[Dataset content]

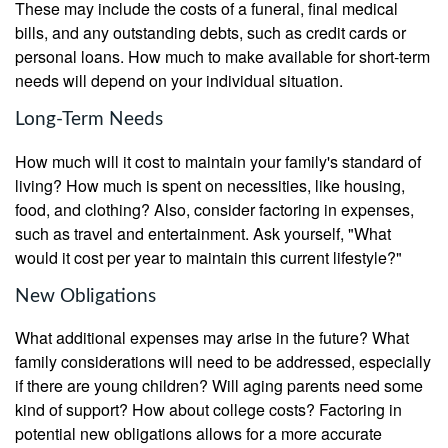
These may include the costs of a funeral, final medical
bills, and any outstanding debts, such as credit cards or
personal loans. How much to make available for short-term
needs will depend on your individual situation.
Long-Term Needs
How much will it cost to maintain your family's standard of
living? How much is spent on necessities, like housing,
food, and clothing? Also, consider factoring in expenses,
such as travel and entertainment. Ask yourself, "What
would it cost per year to maintain this current lifestyle?"
New Obligations
What additional expenses may arise in the future? What
family considerations will need to be addressed, especially
if there are young children? Will aging parents need some
kind of support? How about college costs? Factoring in
potential new obligations allows for a more accurate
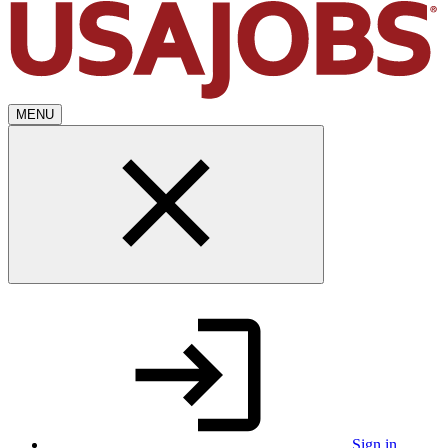
MENU
Sign in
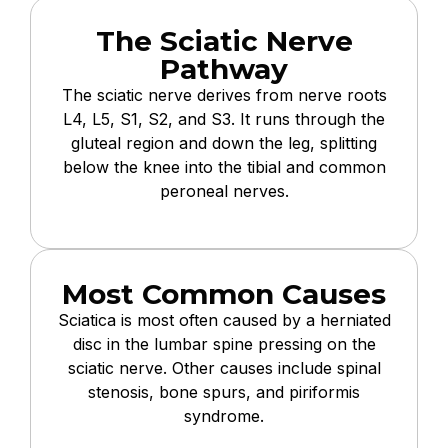
The Sciatic Nerve
Pathway
The sciatic nerve derives from nerve roots
L4, L5, S1, S2, and S3. It runs through the
gluteal region and down the leg, splitting
below the knee into the tibial and common
peroneal nerves.
Most Common Causes
Sciatica is most often caused by a herniated
disc in the lumbar spine pressing on the
sciatic nerve. Other causes include spinal
stenosis, bone spurs, and piriformis
syndrome.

[/Dataset content]

* To do *
The word to find is "maintain". Copy every line of the data that holds it.

* Result *
How much will it cost to maintain your family's standard of
would it cost per year to maintain this current lifestyle?"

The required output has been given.